▶ Votre objectif
Relevez chaque ligne des items qui contient le mot "muddlers" et recopiez-la telle quelle. Tenez compte des majuscules et des minuscules.

▶ Items fournis
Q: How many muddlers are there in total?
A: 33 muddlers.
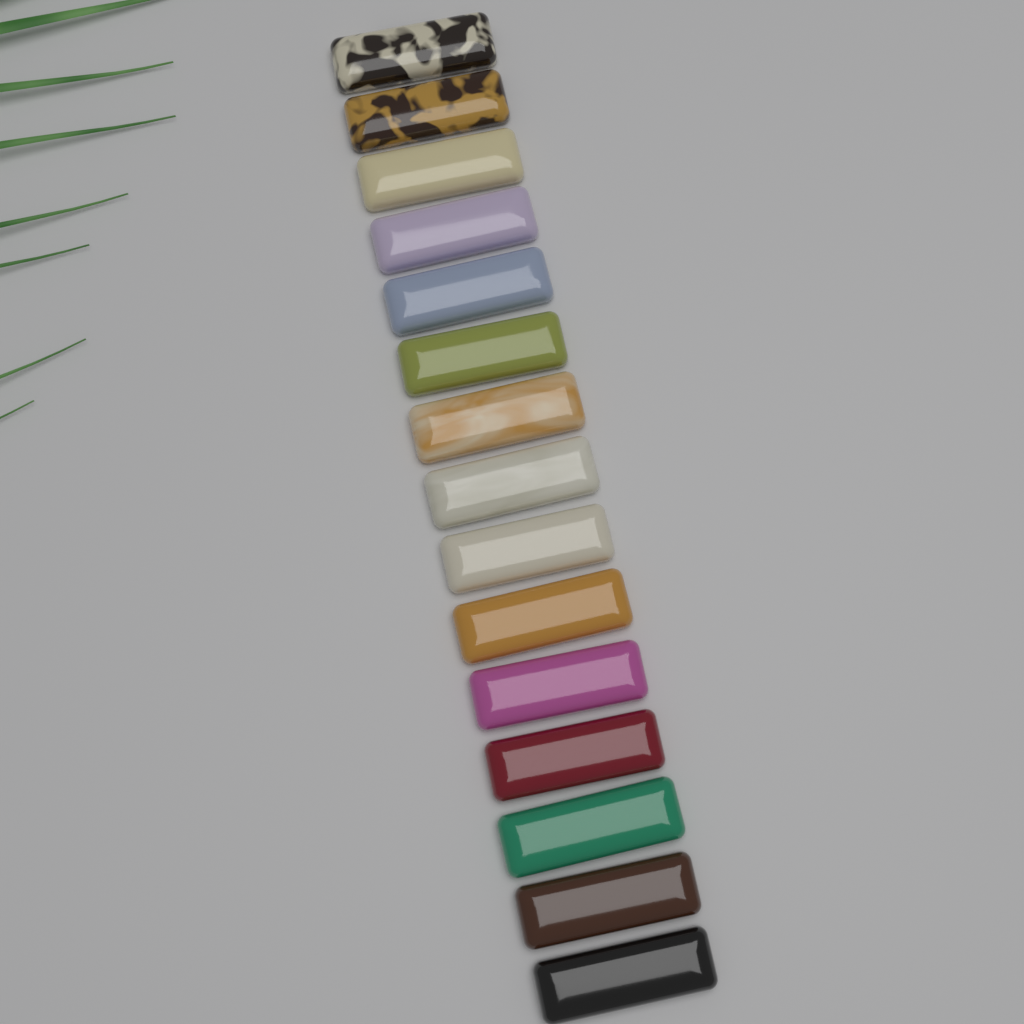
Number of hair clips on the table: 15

* * *

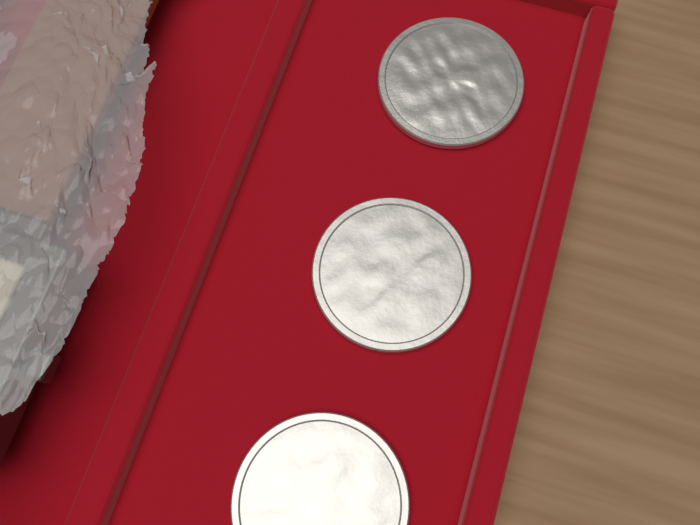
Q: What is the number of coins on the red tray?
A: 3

▶ Réponse au problème
Q: How many muddlers are there in total?
A: 33 muddlers.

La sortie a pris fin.